Parivrtta Prasarita Padottanasana, also known as Revolved Wide-Legged Forward Bend Pose, is often referred to as the “Windmill Pose” due to the arm movements that resemble the blades of a windmill. This pose is a powerful combination of forward bending and twisting, offering a unique challenge to balance and flexibility.

Benefits

  • Physical Benefits:
    • Stretches the hamstrings, calves, and spine.
    • Strengthens the legs, hips, and core.
    • Improves balance and stability.
    • Enhances digestion and stimulates abdominal organs.
  • Energetic Benefits:
    • Activates the Manipura (Solar Plexus) Chakra, boosting confidence and personal power.
    • Stimulates the Anahata (Heart) Chakra, promoting emotional balance and compassion.
  • Mental Benefits:
    • Reduces stress and anxiety.
    • Enhances focus and concentration.
    • Promotes a sense of calm and well-being.

Contraindications

  • Lower back pain.
  • Spine injuries.
  • Herniated discs.
  • Sciatica.
  • High blood pressure.
  • Pregnancy (consult a doctor).

Practice Guide

Performing Parivrtta Prasarita Padottanasana

  1. Starting Position: Begin in Tadasana (Mountain Pose).

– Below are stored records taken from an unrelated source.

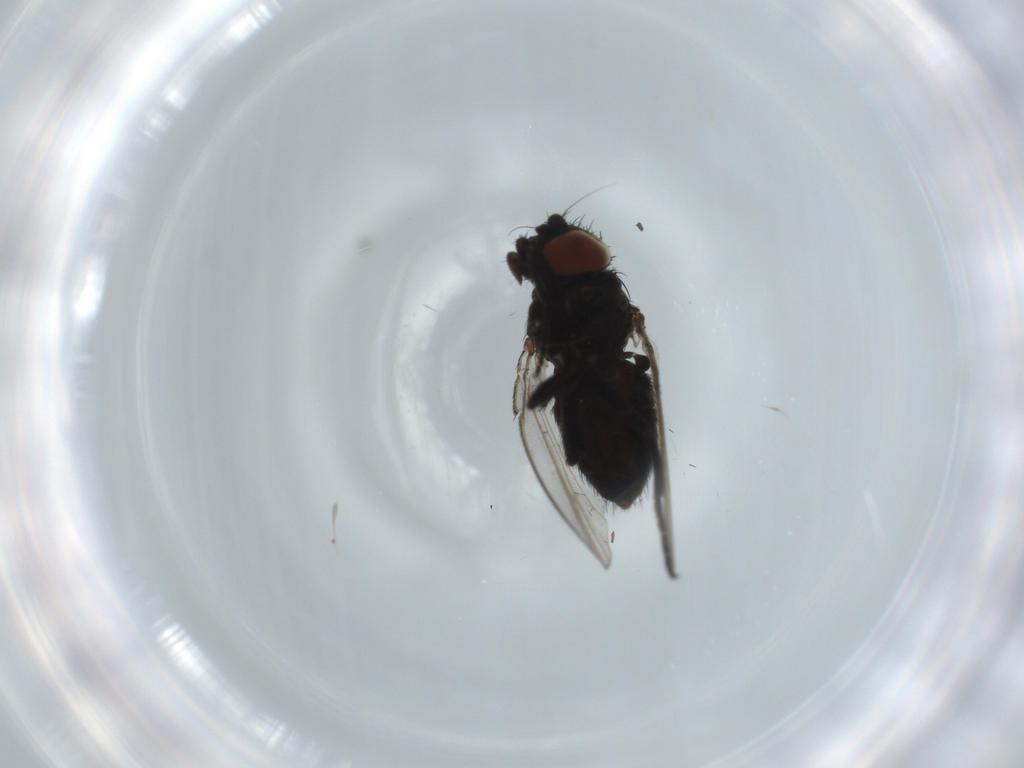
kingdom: Animalia
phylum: Arthropoda
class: Insecta
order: Diptera
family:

Step your feet wide apart, about 3-4 feet.
  2. Lunge: Turn your right foot out 90 degrees and your left foot slightly in. Align your heels.
  3. Forward Bend: Inhale and lengthen your spine, then exhale and fold forward from the hips, placing your hands on the floor or on blocks.
  4. Twist: Place your left hand on the floor or a block directly under your shoulder. Inhale and lengthen your spine, then exhale and twist your torso to the right.
  5. Extend: Extend your right arm towards the ceiling, palm facing forward. Keep your left hand grounded for stability.
  6. Dristi (Gaze): Focus your gaze on your extended hand or a fixed point to help maintain balance.
  7. Bandhas: Engage Mula Bandha (root lock) and Uddiyana Bandha (abdominal lock) to support the twist and maintain core stability.
  8. Mudras: Keep your hands in a comfortable position, either clasping the foot or extending outwards.

Exiting the Pose

  1. Release the Twist: Slowly untwist your torso and bring your arms back to the center.
  2. Straighten the Leg: Gently straighten your bent leg and return to the starting position.
  3. Rest: Take a moment in Tadasana (Mountain Pose) to rest and realign your spine.

Counter Poses

  1. Balasana (Child’s Pose): Relaxes the spine and shoulders.
  2. Paschimottanasana (Seated Forward Bend): Stretches the back and hamstrings.

Pro Tips

  • Use a block under your hand if you can’t comfortably reach the floor.
  • Ensure your spine remains long and avoid rounding your back.
  • Practice deep, even breathing to enhance the stretch and maintain stability.
  • Focus on slow, controlled movements to prevent injury.
  • Engage your core throughout the pose to support the twist and maintain balance.